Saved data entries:
===

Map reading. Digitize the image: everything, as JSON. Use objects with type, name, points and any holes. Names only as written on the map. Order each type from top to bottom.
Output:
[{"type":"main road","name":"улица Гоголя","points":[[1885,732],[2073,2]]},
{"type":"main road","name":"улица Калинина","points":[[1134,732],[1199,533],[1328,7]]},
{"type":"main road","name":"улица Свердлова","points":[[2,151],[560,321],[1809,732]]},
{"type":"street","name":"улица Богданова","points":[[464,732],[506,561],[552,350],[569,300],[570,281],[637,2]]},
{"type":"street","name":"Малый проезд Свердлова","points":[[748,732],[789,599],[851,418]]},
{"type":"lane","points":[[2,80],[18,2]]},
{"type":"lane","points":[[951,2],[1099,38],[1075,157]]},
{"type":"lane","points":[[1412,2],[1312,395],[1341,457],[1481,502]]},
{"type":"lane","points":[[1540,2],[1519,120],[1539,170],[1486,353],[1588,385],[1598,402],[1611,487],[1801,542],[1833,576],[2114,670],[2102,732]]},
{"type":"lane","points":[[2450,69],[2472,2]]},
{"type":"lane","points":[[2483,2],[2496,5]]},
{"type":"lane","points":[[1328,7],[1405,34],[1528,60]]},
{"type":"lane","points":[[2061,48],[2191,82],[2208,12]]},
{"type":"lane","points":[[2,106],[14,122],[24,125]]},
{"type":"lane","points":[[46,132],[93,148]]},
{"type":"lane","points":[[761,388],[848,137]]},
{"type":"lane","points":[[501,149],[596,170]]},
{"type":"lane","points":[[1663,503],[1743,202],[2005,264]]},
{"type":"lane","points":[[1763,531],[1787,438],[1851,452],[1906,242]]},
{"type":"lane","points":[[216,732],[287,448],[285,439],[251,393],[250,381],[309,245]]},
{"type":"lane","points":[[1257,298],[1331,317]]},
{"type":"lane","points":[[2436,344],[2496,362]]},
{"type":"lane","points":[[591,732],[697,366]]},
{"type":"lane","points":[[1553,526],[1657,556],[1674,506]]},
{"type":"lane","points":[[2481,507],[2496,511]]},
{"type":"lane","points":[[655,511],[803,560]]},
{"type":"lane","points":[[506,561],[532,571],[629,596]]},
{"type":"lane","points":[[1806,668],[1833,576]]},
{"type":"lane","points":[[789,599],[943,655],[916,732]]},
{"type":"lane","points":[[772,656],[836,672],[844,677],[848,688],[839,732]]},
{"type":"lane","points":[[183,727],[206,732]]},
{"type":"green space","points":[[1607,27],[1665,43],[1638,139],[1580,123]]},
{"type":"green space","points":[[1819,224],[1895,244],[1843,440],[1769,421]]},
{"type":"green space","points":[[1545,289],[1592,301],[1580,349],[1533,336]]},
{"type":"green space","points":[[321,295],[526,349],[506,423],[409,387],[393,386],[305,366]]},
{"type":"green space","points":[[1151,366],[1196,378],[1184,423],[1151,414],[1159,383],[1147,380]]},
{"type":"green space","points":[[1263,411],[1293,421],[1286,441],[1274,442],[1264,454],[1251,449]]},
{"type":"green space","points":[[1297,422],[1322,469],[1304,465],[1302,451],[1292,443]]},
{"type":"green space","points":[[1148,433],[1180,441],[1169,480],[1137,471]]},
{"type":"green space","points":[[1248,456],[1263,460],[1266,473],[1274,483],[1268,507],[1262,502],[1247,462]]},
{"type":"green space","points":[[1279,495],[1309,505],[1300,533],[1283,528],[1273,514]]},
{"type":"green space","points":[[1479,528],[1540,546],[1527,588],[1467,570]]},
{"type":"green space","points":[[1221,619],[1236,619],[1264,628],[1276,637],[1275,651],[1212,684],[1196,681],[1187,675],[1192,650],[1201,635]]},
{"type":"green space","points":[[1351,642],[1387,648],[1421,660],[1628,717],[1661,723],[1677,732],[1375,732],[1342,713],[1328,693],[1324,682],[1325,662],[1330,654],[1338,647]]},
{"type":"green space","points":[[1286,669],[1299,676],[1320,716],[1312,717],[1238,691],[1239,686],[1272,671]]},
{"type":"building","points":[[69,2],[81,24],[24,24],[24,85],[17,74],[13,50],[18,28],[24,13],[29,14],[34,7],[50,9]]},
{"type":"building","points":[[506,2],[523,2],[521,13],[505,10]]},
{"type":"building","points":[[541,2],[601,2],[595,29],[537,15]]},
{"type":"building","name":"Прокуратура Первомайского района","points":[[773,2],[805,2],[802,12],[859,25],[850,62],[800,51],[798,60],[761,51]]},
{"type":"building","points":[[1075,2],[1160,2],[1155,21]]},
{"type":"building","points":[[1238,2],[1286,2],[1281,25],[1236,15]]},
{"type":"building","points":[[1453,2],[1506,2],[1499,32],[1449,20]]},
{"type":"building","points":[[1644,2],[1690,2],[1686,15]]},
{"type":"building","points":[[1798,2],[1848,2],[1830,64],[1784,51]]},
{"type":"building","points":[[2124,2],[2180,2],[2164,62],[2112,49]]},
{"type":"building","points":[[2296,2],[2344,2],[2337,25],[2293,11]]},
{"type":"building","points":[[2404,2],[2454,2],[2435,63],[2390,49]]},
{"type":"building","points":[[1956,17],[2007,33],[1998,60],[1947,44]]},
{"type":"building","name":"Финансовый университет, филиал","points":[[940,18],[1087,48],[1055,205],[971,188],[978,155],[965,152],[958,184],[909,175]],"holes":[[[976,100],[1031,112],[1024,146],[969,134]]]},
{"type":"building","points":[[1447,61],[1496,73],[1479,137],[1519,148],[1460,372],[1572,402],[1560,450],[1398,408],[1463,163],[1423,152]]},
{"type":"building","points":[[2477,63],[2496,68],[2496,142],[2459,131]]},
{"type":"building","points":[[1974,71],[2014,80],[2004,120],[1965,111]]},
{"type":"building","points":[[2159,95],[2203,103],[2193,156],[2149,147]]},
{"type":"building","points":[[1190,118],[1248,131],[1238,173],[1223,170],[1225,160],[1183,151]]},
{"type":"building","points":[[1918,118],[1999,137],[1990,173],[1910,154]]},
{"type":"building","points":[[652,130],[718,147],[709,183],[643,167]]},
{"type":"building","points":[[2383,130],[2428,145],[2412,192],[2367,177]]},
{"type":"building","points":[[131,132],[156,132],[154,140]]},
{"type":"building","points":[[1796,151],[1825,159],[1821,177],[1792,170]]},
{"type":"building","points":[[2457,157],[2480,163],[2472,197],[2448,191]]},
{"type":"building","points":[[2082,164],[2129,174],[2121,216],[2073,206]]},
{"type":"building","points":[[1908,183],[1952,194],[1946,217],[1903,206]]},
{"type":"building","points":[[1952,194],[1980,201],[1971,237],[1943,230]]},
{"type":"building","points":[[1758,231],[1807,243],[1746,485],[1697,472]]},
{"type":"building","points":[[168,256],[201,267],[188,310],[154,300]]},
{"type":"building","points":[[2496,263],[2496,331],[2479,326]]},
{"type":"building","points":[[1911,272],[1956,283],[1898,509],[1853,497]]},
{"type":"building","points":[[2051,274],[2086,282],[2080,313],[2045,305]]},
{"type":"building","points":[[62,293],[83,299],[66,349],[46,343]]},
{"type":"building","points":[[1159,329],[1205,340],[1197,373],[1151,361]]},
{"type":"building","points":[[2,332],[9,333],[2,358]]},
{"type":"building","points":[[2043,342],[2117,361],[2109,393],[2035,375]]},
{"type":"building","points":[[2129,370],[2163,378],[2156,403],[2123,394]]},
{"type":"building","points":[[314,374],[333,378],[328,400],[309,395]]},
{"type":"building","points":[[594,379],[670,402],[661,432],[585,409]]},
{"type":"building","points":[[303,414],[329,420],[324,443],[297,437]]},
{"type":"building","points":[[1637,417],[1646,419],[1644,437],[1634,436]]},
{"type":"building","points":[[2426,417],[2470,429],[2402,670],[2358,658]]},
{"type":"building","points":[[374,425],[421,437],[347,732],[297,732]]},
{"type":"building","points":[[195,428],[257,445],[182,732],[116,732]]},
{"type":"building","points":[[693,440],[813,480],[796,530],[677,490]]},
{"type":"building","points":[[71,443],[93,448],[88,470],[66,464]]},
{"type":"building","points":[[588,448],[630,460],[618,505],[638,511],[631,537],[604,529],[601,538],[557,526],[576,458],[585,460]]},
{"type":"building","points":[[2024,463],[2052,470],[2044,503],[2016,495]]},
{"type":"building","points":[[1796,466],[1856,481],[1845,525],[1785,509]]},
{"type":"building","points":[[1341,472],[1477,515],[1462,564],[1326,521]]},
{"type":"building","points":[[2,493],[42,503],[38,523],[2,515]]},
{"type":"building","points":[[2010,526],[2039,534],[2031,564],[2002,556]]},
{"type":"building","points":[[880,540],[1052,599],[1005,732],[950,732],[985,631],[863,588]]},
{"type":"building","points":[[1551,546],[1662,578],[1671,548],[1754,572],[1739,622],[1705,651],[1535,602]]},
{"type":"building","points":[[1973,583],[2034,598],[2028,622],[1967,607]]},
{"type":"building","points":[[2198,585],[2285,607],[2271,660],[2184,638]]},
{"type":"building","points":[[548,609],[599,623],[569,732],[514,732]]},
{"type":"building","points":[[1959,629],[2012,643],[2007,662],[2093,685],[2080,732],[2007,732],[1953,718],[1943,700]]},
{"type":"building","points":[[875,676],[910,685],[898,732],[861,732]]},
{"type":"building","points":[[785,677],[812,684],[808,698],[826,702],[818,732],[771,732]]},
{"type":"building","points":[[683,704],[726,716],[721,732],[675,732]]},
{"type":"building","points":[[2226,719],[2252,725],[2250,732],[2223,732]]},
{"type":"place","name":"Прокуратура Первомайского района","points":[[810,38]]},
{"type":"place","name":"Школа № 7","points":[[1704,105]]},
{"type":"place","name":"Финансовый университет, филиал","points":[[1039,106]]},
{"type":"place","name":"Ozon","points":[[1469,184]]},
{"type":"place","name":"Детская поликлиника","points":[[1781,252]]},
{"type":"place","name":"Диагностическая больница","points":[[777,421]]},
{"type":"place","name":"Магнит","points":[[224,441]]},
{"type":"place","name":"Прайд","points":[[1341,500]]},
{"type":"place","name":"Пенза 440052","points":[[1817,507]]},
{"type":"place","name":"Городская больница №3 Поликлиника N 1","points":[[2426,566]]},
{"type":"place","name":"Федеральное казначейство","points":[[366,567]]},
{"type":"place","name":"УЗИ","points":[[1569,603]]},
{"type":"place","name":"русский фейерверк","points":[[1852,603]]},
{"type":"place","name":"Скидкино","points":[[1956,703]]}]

===

What you have to do:
Search the lines above for the string "main" and copy each line that has it.

Your response:
[{"type":"main road","name":"улица Гоголя","points":[[1885,732],[2073,2]]},
{"type":"main road","name":"улица Калинина","points":[[1134,732],[1199,533],[1328,7]]},
{"type":"main road","name":"улица Свердлова","points":[[2,151],[560,321],[1809,732]]},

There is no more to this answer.